This fine Lily may be found embellishing our meadows in June, when it rarely produces more than from one to five modest, nodding, but showy flowers, on stems one to three feet high. It is very much improved by cultivation, and, when planted in rich ground, has been known to grow five feet high, with a pyramid of at least twenty of its pendulous flowers; color from yellow to deep orange scarlet. The flowers are profusely spotted with brown, on the inside, and are but little reflexed.
L. Philadelphicum - The Common Red Lily of our pastures and dry fields; equal, if not superior, in beauty, to Is. Canadense, but of a different habit. Its height rarely exceeds two feet, with one to three flowers, the petals of which are supported on a long claw; upright, of a dark vermillion color, richly spotted with black.

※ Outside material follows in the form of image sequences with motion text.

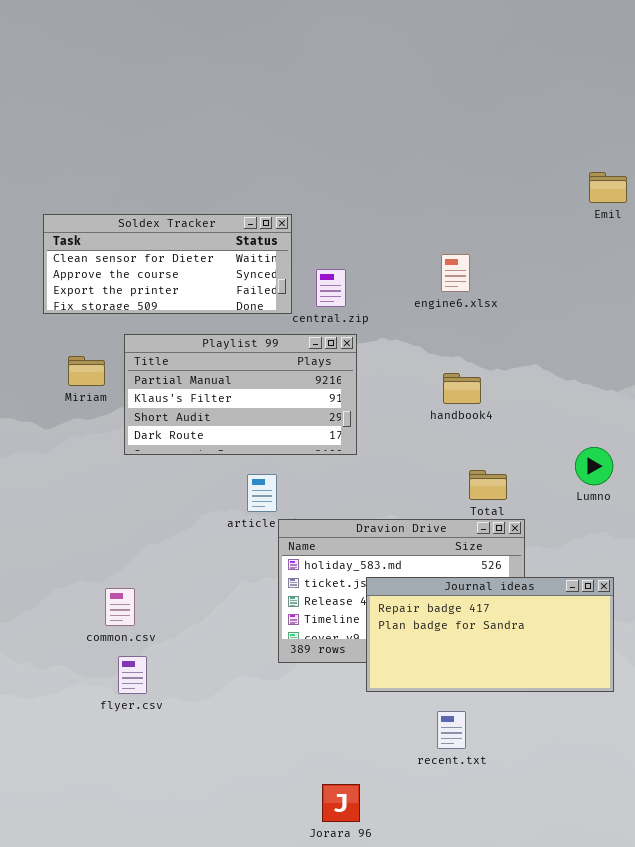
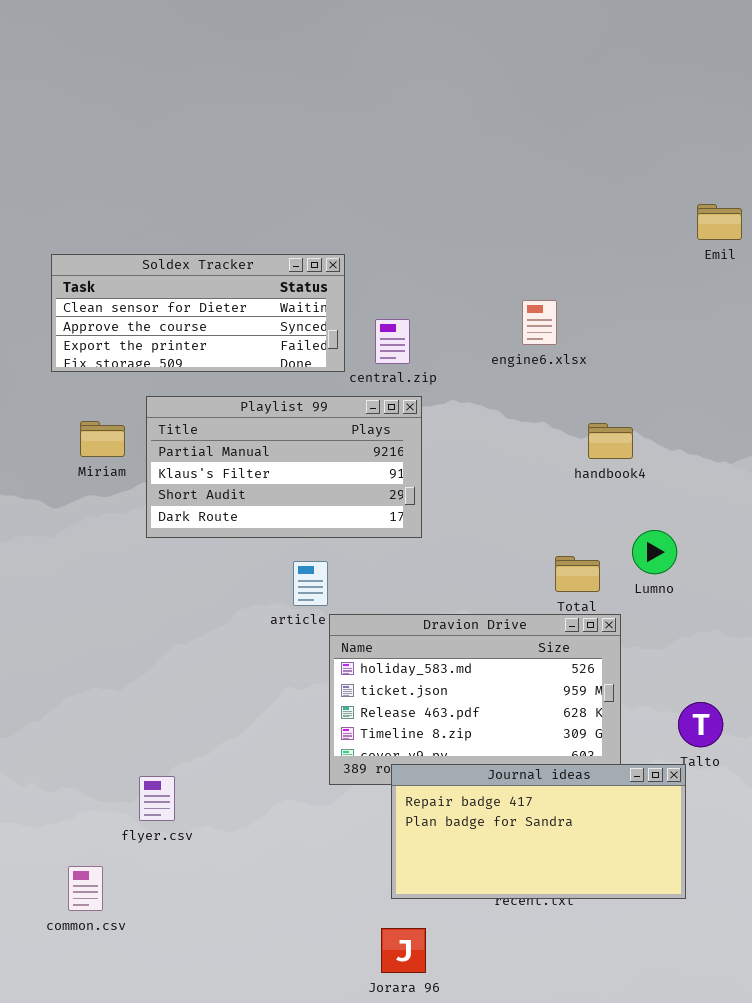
handbook4: [443,373,481,404] -> [588,423,633,459], moved
Lumno: [575,447,613,485] -> [632,530,677,574], moved
Journal ideas: [366,577,614,692] -> [391,764,686,899], moved
common.csv: [105,588,135,626] -> [68,866,103,911], moved

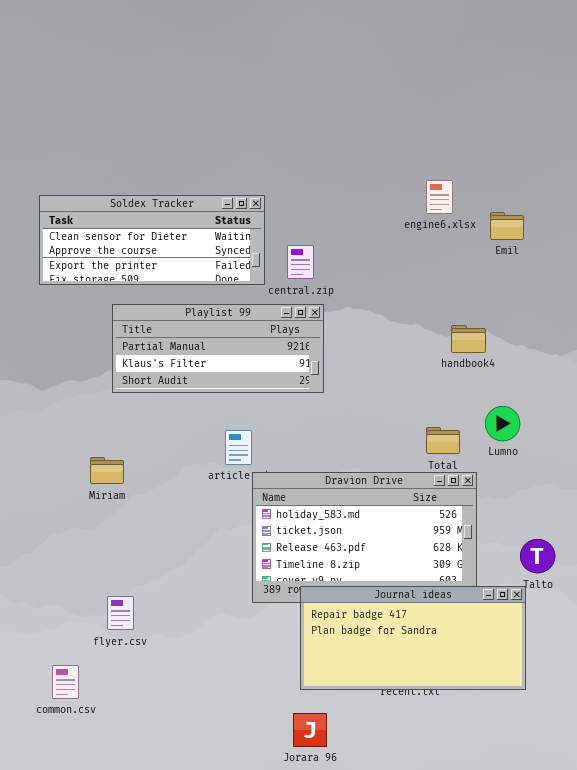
Emil: [697,204,742,240] -> [490,212,524,240], moved
engine6.xlsx: [522,300,557,345] -> [426,180,453,214], moved
Playlist 99: [146,396,422,538] -> [112,304,324,393], resized
Miriam: [80,421,125,457] -> [90,457,124,484], moved

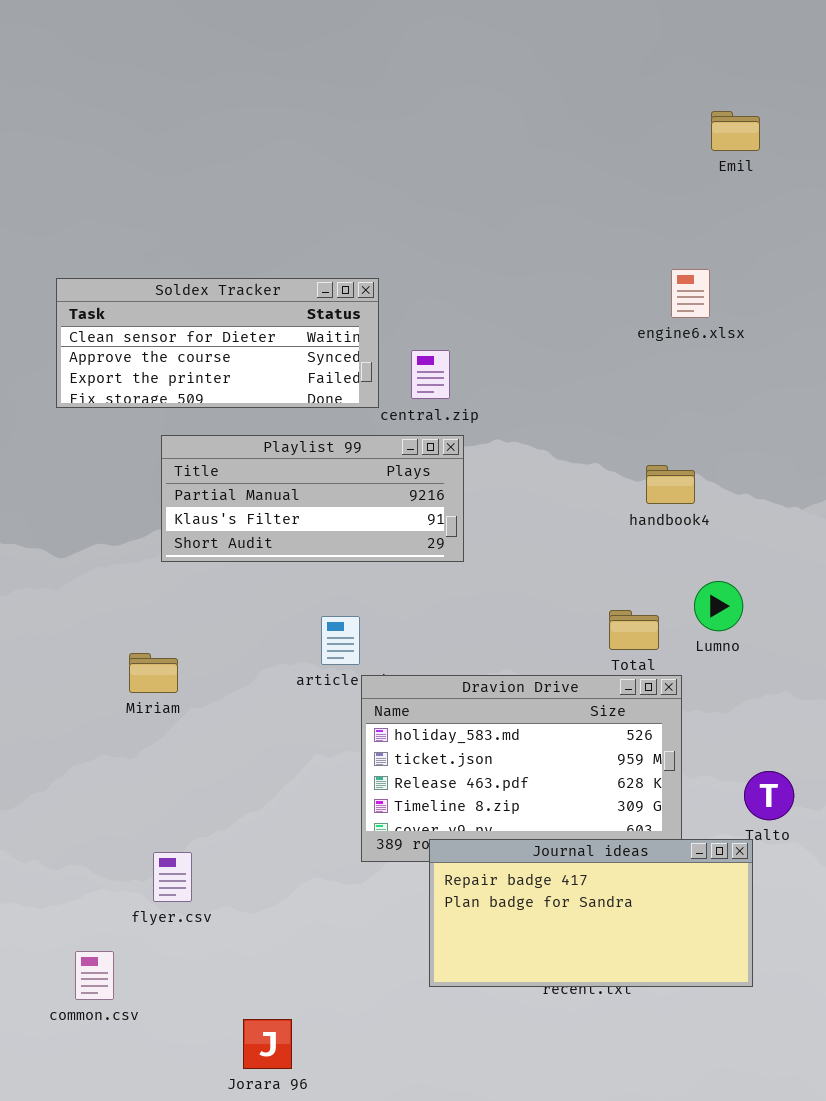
engine6.xlsx: [426,180,453,214] -> [671,269,710,318], moved
Emil: [490,212,524,240] -> [711,111,760,151], moved
Jorara 96: [293,713,327,747] -> [243,1019,292,1069], moved

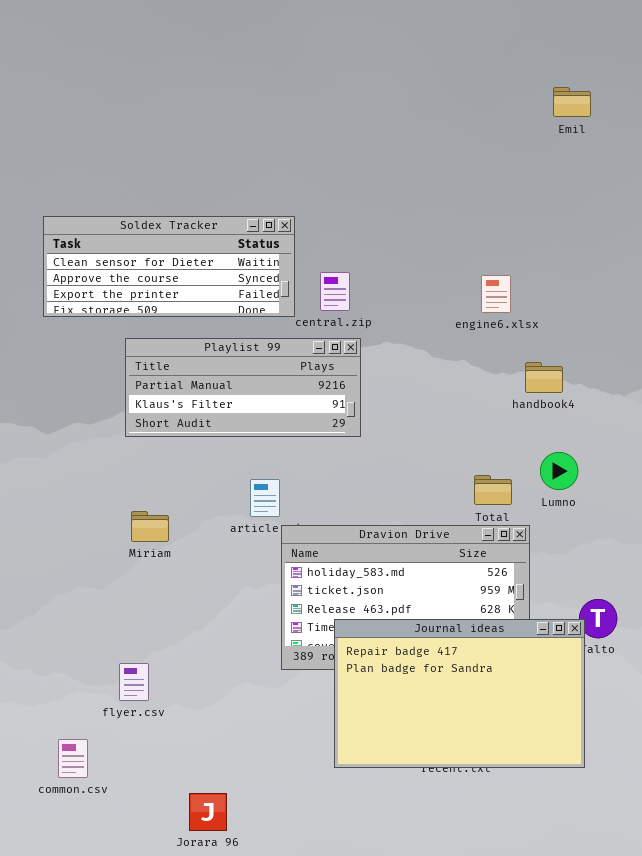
engine6.xlsx: [671,269,710,318] -> [481,275,511,313], moved
handbook4: [646,465,695,504] -> [525,362,563,393], moved
Miriam: [129,653,178,693] -> [131,511,169,542], moved
Journal ideas: [429,839,753,987] -> [334,619,585,768], resized

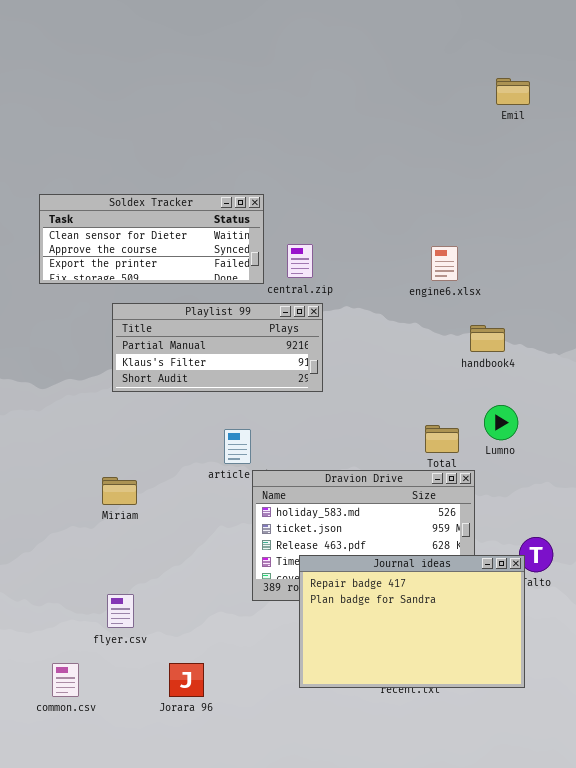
Miriam: [131,511,169,542] -> [102,477,137,505], moved
Jorara 96: [189,793,227,831] -> [169,663,204,697], moved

The flowers are bell-shaped; in bloom in July. This species may, no doubt, be as greatly improved by cultivation as L. Canadense. It would then form one of the most showy ornaments of the garden, as the color of the flower is rich and brilliant. If ten or fifteen flowers could be produced on one stem, the effect of a group of plants would be surpassingly rich.

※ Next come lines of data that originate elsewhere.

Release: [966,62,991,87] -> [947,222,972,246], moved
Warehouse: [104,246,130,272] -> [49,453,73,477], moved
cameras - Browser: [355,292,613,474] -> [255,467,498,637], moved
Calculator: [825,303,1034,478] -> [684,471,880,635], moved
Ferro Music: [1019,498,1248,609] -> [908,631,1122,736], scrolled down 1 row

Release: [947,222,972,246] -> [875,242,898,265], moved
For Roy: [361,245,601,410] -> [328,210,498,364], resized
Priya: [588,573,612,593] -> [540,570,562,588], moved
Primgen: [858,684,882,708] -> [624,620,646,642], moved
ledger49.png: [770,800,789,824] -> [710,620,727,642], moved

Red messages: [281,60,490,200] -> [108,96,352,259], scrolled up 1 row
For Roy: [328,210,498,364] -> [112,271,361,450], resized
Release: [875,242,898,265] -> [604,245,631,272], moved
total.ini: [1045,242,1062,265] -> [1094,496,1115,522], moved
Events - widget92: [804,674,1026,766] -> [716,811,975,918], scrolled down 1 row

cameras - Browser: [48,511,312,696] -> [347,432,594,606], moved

A splendid species, introduced within a few years under the name of L. excelsum. The plants grow four or five feet high, forming a regular pyramid of lanceolate leaves, upon a stout thick stem, crowned with six or eight large nodding Lilies, of a delicate straw or nankin color, finely set off by their prominent scarlet anthers; the bulbs are very large; perfectly -hardy.

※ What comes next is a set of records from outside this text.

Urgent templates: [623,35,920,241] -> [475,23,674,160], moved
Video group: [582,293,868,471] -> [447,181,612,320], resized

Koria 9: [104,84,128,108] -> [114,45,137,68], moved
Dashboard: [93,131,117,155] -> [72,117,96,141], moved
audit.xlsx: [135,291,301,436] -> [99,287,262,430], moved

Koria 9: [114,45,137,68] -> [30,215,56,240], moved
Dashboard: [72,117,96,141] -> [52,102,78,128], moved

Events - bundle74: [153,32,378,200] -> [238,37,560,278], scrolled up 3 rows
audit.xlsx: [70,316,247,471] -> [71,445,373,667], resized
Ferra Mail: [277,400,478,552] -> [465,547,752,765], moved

This new and magnificent species of Lily lately introduced from Japan, is thus described by Dr. Lindley:-
"If ever a flower merited the name of glorious, it is this, which stands far above all other Lilies, whether we regard its size, its sweetness, or its exquisite arrangement of color. Imagine, upon the end of a purple stem, not thicker than a ramrod, and not above two feet high, a saucer-shaped flower at least ten inches in diameter, composed of six spreading, somewhat crisp parts, rolled back at their points, and having an ivory-white skin, thinly strewn with purple points or studs, and oval or roundish prominent purple stains. To this add, in the middle of each of the six parts, a broad stripe of light satin-yellow, loosing itself gradually in the ivory skin. Place the flower in a situation where side-light is cut off, and no direct light can reach it except from above, when the stripes acquire the appearance of gentle streamlets of Australian gold, and the reader who has not seen it, may form some feeble notion of what it is. Fortunately ten thousand eyes beheld it at South Kensington, and they can fill up the details of the picture. From this delicious flower, there arises the perfume of orange blossoms sufficient to fill a large room, but so delicate as to respect the weakest nerves. It is botanically allied to L. speciosum on the one hand, and to the orange-red L. Thunbergianum on the other; but it is wholly different from either."
At the present time this splendid Lily is scarce, selling for $5 per bulb.